═══ Supplied passage
Higgledy Flower School 2016. #22. Sowing Flower Seeds In January.
The majority of seed sowing for a cut flower patch will happen in Spring…April being the uber month…then a couple of months in June and July to sow up your biennials (Foxgloves, Sweet Williams etc) and then another blast in late August and early September sowing hardy annuals. January, February and March are pretty skimpy as far as seed sowing goes and are far better suited to tea consumption, reading about cut flower growing…and dreaming about cut flower growing.
However…there are a couple of things we can sow in these months if we get ‘the itch’…I had ‘the itch’ pretty bad today and so relieved myself in the usual manner…by digging out the Sweet Pea and the Snapdragon seeds.
Now it must be pointed out that many seed suppliers will include seeds such as Cleome and Cobaea in their lists of seeds to sow in January…I would say you could only grow those with heat beds and lights…this is something I’m not into…it seems like an indulgent waste of electricity just to get flowers a few weeks earlier.
As a general rule, sowing annuals before April is a false economy and often produces weak plants…just relax…have a Cadbury’s Caramel and be stroked gently by the Rabbit lady until things warm up for real.
Today I simply sowed up two trays of Snapdragon ‘Cheerio’…giving them a light coating of Vermiculite (unnecessary but looks gold and blingy) and I also sowed two Sweet Pea seeds in each of five Pringles tubes. Pringle tubes are better than toilet rolls and kitchen rolls as they are bigger and stronger and come filled with Pringles.
NB I know several commercial growers who never sow in deep pots…they just sow into small three inch square pots and say it doesn’t make any difference…but then they miss out on the Pringles of course. #Losers!
I will let these creatures germinate indoors with me and Furface…our little shack is probably about 19 degrees most of the time….except when Furface has a sherry over the odd and chucks wood in the burner like he’s back in the steelworks… Once they have germinated I will then put them out in my coldframe… Which is presently a series of inverted plastic boxes…#StayClassyHiggers The coldframe will keep off the worst of the cold and the frost until such a time as it’s warm enough to plant the blighters outside.
══════
• _Exercise prompt_
Sum up the January seed-sowing post in two sentences. These records have no link to the January seed-sowing post.
═══ Entries supplied
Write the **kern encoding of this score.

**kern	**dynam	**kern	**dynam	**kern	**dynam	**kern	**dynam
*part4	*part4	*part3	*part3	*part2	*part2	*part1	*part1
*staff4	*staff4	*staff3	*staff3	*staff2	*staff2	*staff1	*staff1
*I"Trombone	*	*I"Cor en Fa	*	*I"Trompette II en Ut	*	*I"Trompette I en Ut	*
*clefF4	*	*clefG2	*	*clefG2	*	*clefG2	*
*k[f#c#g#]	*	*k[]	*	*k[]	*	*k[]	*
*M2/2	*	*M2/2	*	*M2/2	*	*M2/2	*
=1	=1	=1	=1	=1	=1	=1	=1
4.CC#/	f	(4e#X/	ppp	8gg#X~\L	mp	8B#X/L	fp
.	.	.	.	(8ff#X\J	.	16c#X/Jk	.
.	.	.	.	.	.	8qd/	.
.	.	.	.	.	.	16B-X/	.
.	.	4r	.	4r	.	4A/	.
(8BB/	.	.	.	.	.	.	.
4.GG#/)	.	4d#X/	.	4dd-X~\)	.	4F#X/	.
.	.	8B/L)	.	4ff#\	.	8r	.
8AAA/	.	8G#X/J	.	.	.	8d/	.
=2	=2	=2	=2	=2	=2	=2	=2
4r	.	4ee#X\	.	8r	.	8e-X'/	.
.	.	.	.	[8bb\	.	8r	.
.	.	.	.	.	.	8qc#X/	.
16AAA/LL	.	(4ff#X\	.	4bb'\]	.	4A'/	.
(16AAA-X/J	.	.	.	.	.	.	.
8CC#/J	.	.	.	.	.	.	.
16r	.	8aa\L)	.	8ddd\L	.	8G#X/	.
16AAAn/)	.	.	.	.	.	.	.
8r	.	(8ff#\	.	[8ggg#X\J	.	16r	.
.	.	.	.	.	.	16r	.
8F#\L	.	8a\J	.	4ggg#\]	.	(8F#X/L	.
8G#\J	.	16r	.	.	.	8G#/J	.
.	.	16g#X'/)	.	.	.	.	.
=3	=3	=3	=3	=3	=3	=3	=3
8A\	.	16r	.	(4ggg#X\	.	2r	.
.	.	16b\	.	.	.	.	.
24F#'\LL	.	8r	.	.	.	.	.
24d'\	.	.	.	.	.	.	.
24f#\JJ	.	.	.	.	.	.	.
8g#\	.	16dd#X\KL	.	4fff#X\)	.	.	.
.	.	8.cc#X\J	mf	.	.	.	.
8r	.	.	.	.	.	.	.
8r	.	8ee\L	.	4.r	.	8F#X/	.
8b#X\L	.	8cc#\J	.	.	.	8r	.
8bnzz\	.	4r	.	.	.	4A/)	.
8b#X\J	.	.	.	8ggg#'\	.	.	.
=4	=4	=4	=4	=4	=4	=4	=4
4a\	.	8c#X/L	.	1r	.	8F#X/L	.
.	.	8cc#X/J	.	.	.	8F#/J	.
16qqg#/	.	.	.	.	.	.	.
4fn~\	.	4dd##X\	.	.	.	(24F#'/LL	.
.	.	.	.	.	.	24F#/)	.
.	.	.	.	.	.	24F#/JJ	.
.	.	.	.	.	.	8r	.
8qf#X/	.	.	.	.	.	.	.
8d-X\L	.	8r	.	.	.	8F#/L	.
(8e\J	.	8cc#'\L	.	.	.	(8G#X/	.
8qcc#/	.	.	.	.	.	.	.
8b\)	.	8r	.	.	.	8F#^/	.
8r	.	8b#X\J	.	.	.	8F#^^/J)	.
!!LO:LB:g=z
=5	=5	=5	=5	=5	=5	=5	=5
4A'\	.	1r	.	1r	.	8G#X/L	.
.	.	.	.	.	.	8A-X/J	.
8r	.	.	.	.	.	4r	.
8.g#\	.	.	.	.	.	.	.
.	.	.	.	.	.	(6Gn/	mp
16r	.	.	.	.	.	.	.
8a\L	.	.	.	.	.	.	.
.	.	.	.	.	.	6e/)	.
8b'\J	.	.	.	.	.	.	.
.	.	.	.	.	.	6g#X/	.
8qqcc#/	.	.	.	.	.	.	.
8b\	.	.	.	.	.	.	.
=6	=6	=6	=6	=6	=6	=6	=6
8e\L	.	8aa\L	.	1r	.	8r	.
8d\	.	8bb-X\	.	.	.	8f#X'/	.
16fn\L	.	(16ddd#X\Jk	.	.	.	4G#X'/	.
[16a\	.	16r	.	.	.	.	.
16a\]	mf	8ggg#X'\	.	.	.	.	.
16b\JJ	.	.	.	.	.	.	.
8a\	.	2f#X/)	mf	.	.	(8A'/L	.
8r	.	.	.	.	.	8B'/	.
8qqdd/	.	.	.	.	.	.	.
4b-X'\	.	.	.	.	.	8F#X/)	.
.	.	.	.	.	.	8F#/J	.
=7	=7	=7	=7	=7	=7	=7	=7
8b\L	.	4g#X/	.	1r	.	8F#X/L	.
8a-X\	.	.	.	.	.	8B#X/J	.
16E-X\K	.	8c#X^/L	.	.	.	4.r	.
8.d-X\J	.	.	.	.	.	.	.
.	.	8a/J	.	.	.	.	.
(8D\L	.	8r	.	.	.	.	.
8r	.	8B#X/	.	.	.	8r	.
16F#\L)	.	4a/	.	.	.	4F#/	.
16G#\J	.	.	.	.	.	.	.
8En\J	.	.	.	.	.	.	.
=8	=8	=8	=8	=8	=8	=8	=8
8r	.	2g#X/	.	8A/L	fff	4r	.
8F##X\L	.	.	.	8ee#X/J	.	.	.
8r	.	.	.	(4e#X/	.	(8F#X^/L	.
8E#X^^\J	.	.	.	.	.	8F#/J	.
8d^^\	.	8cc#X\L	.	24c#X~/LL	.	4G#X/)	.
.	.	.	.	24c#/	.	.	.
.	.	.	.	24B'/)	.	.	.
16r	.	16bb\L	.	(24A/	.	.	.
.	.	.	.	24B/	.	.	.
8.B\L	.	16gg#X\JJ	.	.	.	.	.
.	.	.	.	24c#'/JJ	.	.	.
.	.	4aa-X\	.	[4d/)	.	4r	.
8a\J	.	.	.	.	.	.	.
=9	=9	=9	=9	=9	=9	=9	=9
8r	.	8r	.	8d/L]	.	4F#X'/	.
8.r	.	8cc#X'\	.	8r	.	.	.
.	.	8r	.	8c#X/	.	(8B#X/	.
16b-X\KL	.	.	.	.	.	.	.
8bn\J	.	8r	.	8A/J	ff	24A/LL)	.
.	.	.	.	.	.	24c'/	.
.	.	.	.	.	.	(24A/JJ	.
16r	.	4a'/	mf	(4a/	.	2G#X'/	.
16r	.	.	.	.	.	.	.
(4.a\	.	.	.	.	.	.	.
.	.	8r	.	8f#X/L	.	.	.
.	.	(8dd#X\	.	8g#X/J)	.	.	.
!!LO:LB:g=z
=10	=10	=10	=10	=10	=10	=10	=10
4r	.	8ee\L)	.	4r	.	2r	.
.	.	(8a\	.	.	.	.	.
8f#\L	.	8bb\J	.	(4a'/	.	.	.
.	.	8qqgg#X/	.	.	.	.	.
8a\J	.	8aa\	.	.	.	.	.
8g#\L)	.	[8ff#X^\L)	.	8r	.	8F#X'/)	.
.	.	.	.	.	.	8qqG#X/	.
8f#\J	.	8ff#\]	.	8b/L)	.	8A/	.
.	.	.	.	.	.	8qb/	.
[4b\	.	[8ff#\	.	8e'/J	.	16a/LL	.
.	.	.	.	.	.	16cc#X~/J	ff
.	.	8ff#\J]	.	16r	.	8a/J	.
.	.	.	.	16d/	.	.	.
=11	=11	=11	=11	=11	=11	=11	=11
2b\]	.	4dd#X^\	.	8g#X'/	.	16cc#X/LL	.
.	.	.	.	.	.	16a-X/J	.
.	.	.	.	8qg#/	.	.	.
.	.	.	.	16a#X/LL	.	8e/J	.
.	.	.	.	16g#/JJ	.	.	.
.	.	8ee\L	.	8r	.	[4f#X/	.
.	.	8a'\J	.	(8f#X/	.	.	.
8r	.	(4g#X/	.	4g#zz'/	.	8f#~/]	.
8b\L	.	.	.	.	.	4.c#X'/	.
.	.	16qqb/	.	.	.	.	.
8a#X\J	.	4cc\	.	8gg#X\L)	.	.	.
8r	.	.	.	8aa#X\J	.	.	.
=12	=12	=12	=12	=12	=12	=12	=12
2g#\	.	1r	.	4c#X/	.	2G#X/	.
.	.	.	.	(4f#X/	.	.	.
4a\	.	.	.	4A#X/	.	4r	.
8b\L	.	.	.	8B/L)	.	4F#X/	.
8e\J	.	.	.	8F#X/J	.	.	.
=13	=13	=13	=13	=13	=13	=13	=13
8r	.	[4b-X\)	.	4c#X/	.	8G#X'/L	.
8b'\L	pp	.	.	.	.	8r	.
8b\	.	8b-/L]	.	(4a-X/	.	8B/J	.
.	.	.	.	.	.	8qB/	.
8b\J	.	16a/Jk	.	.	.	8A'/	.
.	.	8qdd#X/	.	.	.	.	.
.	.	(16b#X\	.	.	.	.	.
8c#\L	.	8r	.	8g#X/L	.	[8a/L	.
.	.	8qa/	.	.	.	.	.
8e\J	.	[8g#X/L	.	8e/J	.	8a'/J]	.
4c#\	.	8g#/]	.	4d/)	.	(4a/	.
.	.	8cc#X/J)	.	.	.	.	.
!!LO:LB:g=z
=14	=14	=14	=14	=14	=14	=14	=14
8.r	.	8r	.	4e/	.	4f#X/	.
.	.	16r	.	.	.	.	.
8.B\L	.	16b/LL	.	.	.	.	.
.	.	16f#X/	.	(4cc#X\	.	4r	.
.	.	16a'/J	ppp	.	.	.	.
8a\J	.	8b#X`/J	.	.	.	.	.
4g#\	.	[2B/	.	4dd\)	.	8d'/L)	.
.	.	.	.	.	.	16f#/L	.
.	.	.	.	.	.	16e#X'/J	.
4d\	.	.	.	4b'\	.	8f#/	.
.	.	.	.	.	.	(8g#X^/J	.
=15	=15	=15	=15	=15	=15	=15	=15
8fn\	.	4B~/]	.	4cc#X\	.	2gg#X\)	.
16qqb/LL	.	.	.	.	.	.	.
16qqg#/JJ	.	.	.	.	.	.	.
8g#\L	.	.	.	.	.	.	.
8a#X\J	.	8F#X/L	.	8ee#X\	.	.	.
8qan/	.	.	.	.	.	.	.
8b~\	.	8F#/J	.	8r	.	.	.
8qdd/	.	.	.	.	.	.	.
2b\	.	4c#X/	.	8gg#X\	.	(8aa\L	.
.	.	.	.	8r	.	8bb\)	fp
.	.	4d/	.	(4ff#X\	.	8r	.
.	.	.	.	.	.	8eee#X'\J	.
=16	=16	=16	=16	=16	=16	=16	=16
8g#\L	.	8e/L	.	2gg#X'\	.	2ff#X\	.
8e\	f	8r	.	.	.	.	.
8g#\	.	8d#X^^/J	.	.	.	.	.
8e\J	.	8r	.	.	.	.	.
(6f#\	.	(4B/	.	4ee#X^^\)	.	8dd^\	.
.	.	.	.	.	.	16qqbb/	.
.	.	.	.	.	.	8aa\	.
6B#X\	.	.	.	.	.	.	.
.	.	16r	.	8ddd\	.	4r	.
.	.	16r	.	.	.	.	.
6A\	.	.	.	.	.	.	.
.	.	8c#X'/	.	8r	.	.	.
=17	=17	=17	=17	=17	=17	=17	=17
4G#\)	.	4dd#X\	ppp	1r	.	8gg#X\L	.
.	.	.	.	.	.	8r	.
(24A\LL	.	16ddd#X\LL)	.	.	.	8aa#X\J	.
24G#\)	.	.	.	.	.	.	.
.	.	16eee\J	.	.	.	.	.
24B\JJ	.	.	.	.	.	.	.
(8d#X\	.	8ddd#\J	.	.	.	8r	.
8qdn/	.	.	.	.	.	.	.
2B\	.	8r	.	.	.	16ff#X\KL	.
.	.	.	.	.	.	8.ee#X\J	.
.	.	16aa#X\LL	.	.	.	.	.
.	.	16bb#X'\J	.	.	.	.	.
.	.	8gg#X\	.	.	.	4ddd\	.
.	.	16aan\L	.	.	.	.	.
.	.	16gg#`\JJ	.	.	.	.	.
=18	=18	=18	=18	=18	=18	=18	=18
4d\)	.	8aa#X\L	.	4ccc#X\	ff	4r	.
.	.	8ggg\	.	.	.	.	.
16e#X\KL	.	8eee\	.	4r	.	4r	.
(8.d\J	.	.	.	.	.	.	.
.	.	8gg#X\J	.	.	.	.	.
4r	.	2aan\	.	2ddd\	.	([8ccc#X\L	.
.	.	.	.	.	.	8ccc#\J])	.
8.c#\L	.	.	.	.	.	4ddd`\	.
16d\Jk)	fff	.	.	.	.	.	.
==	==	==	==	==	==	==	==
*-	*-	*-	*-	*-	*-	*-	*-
══════
• _Output for this task_
Most cut flower seed sowing happens in April, June and July, and late August into early September, while January through March are better for reading and dreaming about flowers, and sowing annuals before April often gives weak plants. Still, the writer sowed two trays of Snapdragon 'Cheerio' and put two Sweet Pea seeds in each of five Pringles tubes, to germinate indoors and then move to a coldframe until it is warm enough to plant them outside.